19a Alice {Restaurant owner in an Arlo Guthrie song}. This was a gimme for entirely the wrong reasons! I saw restaurant and song and immediately thought of Alice of Alice Doesn't Live Here Anymore (1974) and the TV series Alice. Looks like that Alice bears no relation to Alice's Restaurant, the famous Arlo Guthrie musical monologue that inspired a 1969 movie of the same name. In an interview, Guthrie said the song points out that any American citizen who was convicted of a crime, no matter how minor (in his case, it was littering), could avoid being conscripted to fight in the Vietnam War.



44a Adele {An Astaire}. My knowledge of the Astaires stops with Fred pretty much. Adele Astaire (1896–1981) was Fred's elder sister and they started off as a vaudeville double act in which she was the bigger star. However, she never made the transition to Hollywood and there is no known film record of Adele performing (aside from a clip lasting a few seconds); but she made eight recordings, all duets with Fred.



63a Lars {"___ and the Real Girl" (2007 film)}. Lars and the Real Girl is a dramedy about a shy, lonely, socially inept young man who develops a relationship with a life-sized, anatomically-correct doll called Bianca that he orders online. Ryan Gosling stars as Lars Lindstrom and a RealDoll as Bianca. Film credits amusingly include a "bianca wrangler" and an "assistant bianca wrangler."



Teddy Roosevelt3d trust {Object of Teddy Roosevelt's "busting"}. Definitely had to look this one up: trust busting is particularly associated with the Theodore Roosevelt presidency despite William Howard Taft signing twice as much trust-busting legislation. Teddy, known as a "Trust-Regulator," dissolved 44 trusts during his two terms as president. The Northern Securities Company - a railroad trust controlling the Northern Pacific Railway, Great Northern Railway, Chicago, Burlington and Quincy Railroad, and other associated lines - was one of the early targets of trust busting. How come Teddy gets to be on Mount Rushmore? If the monument were built today, would he earn a place there?

........

Tasks and exercises:
**a.** Name every railroad that the crossword commentary lists as part of the Northern Securities Company trust.
**b.** Extract the passage of the crossword commentary that lies between "Teddy Roosevelt3d trust" and "a place there?", inclusive.
The entries that follow are not needed for any of this work.

Information given:

........

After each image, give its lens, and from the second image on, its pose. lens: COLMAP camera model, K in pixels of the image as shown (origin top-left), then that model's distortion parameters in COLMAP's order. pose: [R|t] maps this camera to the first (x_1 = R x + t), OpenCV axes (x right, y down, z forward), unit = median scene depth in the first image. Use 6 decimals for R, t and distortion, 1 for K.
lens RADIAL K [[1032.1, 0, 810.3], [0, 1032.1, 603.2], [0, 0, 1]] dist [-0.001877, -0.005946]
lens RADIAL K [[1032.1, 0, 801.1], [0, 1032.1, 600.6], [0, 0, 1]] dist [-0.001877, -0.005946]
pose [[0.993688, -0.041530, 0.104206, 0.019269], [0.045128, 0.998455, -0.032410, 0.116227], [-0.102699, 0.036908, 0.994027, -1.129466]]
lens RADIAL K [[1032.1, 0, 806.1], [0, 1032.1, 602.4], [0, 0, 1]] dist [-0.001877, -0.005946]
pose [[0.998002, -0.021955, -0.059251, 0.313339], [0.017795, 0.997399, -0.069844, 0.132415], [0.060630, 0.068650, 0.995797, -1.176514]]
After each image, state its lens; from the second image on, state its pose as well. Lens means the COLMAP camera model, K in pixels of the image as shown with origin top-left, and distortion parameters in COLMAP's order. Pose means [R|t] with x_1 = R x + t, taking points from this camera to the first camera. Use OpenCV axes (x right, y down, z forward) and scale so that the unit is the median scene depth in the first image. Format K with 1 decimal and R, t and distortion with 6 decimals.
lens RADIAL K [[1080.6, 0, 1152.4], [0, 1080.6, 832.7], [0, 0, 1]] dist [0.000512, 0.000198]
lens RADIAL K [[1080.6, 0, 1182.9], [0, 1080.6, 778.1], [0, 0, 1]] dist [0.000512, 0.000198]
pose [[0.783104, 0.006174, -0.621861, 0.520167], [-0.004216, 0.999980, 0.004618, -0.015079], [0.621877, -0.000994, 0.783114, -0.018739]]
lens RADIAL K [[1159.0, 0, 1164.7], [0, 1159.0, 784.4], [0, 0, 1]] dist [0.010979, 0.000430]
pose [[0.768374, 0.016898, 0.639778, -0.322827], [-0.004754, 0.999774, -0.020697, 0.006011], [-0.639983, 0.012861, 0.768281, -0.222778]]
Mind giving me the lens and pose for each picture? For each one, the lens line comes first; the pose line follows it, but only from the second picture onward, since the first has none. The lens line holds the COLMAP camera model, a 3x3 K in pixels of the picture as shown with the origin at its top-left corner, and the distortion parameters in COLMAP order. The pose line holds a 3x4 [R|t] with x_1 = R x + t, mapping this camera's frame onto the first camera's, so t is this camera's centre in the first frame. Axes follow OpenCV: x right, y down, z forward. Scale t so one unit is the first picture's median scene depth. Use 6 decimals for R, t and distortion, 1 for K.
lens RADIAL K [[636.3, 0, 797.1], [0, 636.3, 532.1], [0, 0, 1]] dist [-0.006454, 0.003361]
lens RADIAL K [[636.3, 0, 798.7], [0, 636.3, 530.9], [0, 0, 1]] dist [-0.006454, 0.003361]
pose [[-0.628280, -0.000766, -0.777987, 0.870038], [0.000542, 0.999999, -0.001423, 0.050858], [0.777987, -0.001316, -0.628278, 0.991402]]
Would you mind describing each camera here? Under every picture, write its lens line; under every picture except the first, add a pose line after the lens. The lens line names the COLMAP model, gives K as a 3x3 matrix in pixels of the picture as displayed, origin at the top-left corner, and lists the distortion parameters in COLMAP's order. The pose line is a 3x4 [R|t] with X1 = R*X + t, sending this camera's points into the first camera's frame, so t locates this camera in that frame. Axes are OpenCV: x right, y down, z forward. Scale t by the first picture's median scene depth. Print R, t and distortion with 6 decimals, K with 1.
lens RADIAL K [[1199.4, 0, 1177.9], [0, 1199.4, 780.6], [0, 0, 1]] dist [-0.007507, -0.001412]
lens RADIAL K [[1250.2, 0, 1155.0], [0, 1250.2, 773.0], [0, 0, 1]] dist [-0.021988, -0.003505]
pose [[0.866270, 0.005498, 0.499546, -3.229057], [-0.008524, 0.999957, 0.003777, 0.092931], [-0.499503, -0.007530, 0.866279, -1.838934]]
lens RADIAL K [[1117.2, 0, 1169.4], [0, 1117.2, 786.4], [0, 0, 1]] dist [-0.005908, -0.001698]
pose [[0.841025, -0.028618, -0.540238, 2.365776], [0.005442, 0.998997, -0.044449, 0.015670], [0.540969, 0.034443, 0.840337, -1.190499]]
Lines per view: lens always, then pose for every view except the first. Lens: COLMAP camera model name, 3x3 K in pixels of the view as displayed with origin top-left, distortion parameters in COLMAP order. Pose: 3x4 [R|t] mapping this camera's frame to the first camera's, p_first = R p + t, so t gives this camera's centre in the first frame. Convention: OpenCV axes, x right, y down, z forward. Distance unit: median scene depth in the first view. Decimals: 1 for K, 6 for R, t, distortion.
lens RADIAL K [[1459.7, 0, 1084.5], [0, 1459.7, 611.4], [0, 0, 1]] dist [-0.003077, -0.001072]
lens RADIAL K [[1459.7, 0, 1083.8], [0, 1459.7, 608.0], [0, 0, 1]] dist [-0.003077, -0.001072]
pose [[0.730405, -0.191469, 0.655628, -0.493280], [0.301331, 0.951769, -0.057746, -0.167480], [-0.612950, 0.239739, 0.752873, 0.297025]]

........

Numbered answers:
**a.**
Northern Pacific Railway
Great Northern Railway
Chicago, Burlington and Quincy Railroad

**b.**
Teddy Roosevelt3d trust {Object of Teddy Roosevelt's "busting"}. Definitely had to look this one up: trust busting is particularly associated with the Theodore Roosevelt presidency despite William Howard Taft signing twice as much trust-busting legislation. Teddy, known as a "Trust-Regulator," dissolved 44 trusts during his two terms as president. The Northern Securities Company - a railroad trust controlling the Northern Pacific Railway, Great Northern Railway, Chicago, Burlington and Quincy Railroad, and other associated lines - was one of the early targets of trust busting. How come Teddy gets to be on Mount Rushmore? If the monument were built today, would he earn a place there?